THE PROBLEM:
Among the records below, find each line that includes the string "passing" and copy it.

INFORMATION PROVIDED:

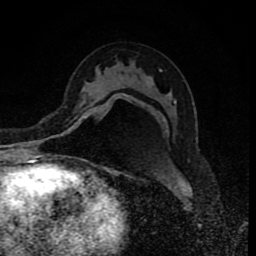
Breast MRI (dynamic contrast-enhanced), one axial slice; position 46 of 80 along the scan axis; cropped to one breast; dynamic contrast-enhanced series, time point 2 of 8 at this slice position (early post-contrast); 1.5 T; TE 4.2 ms, TR 7 ms; 2 mm slice thickness; 256 × 256 image matrix, field of view 155 × 155 mm. Female patient.
Outlined on this slice (semi-automatically segmented with operator editing):
- enhancing-tissue mask used for the functional tumour volume (all voxels passing the contrast-enhancement thresholds inside the analysis volume; usually the tumour): box from (x=84, y=94) to (x=129, y=119) px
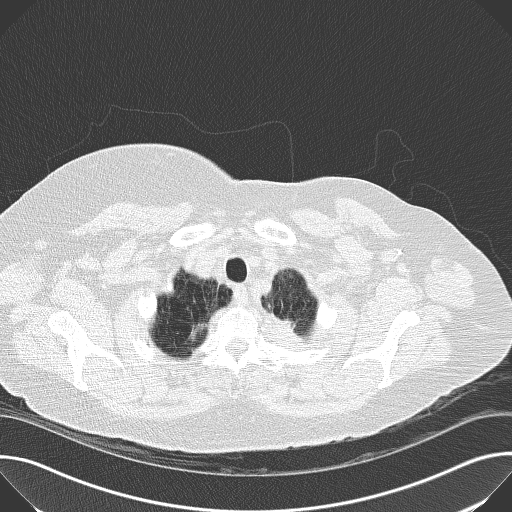
Low-dose screening chest CT, one axial slice; slice 154 of 169 in the series (ordered by position); reconstruction kernel B50f; 120 kVp; lung window (W 1500 / L -600 HU); 512 × 512 image matrix.
Annotated regions visible in this slice (expert manual segmentation):
- lesion 1 (tumor, upper lobe of left lung): bounding box (x1, y1, x2, y2) in pixels: (282, 319, 296, 331)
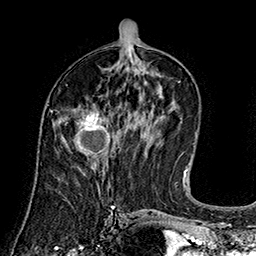
Breast MRI (dynamic contrast-enhanced), one axial slice. Slice 78 of 160 in the series (ordered by position). Cropped to one breast. Dynamic contrast-enhanced series, time point 2 of 7 at this slice position (early post-contrast). 1.5 T. TE 2.8 ms, TR 5.4 ms. 1 mm slice thickness. 256 × 256 image matrix, field of view 180 × 180 mm. Female patient.
Annotated regions visible in this slice (semi-automatic segmentation, software-assisted and operator-edited):
- enhancing-tissue mask used for the functional tumour volume (all voxels passing the contrast-enhancement thresholds inside the analysis volume; usually the tumour): bounding box (x1, y1, x2, y2) in pixels: (73, 108, 115, 156)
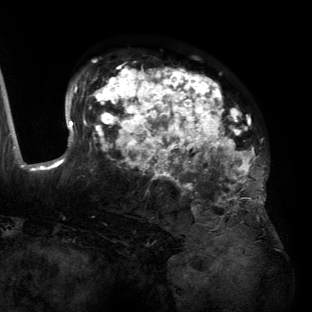
Breast MRI (dynamic contrast-enhanced), one axial slice; slice 89 of 134 in the series (ordered by position); cropped to one breast; dynamic contrast-enhanced series, time point 2 of 6 at this slice position (early post-contrast); 3 T; TE 2.7 ms, TR 6.5 ms; 1.2 mm slice thickness; 312 × 312 image matrix, field of view 244 × 244 mm. Female patient.
Annotated regions visible in this slice (semi-automatically segmented with operator editing):
- enhancing-tissue mask used for the functional tumour volume (all voxels passing the contrast-enhancement thresholds inside the analysis volume; usually the tumour): bounding box <55,68,266,203> (left, top, right, bottom; pixels)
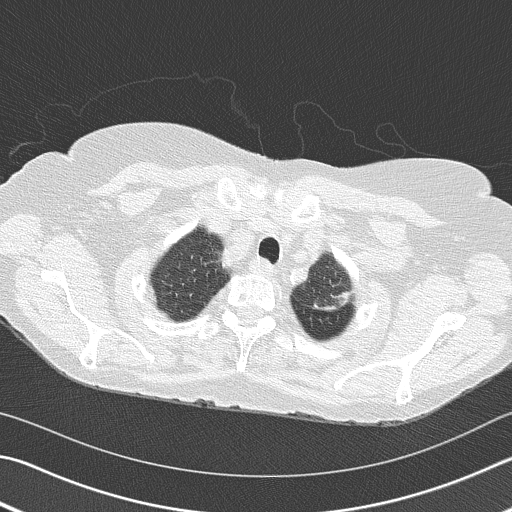
Axial slice from a low-dose chest CT screening exam. Second annual screen. Lung window (W 1500 / L -600 HU). 2 mm slice thickness. 120 kVp. 512 × 512 image matrix, field of view 342 × 342 mm. Female participant, aged 68 years at enrolment. Former smoker at enrolment.
Expert reader's lesion annotation, bounding box <288,252,366,333> (left, top, right, bottom; pixels). Screening reader's record for this exam (one nodule recorded; not confirmed to be the boxed lesion): non-calcified nodule or mass ≥4 mm, left upper lobe, 4 × 2 mm, spiculated (stellate) margins, soft tissue attenuation, pre-existing on the prior screen: yes; interval growth: yes. Official screen result: positive, other. Lung cancer was diagnosed 392 days after this screen: adenocarcinoma, NOS, left upper lobe, poorly differentiated (G3), stage IB (AJCC 6th edition), 50 mm at pathology.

ANSWER BOX:
- enhancing-tissue mask used for the functional tumour volume (all voxels passing the contrast-enhancement thresholds inside the analysis volume; usually the tumour): box from (x=84, y=94) to (x=129, y=119) px
- enhancing-tissue mask used for the functional tumour volume (all voxels passing the contrast-enhancement thresholds inside the analysis volume; usually the tumour): bounding box (x1, y1, x2, y2) in pixels: (73, 108, 115, 156)
- enhancing-tissue mask used for the functional tumour volume (all voxels passing the contrast-enhancement thresholds inside the analysis volume; usually the tumour): bounding box <55,68,266,203> (left, top, right, bottom; pixels)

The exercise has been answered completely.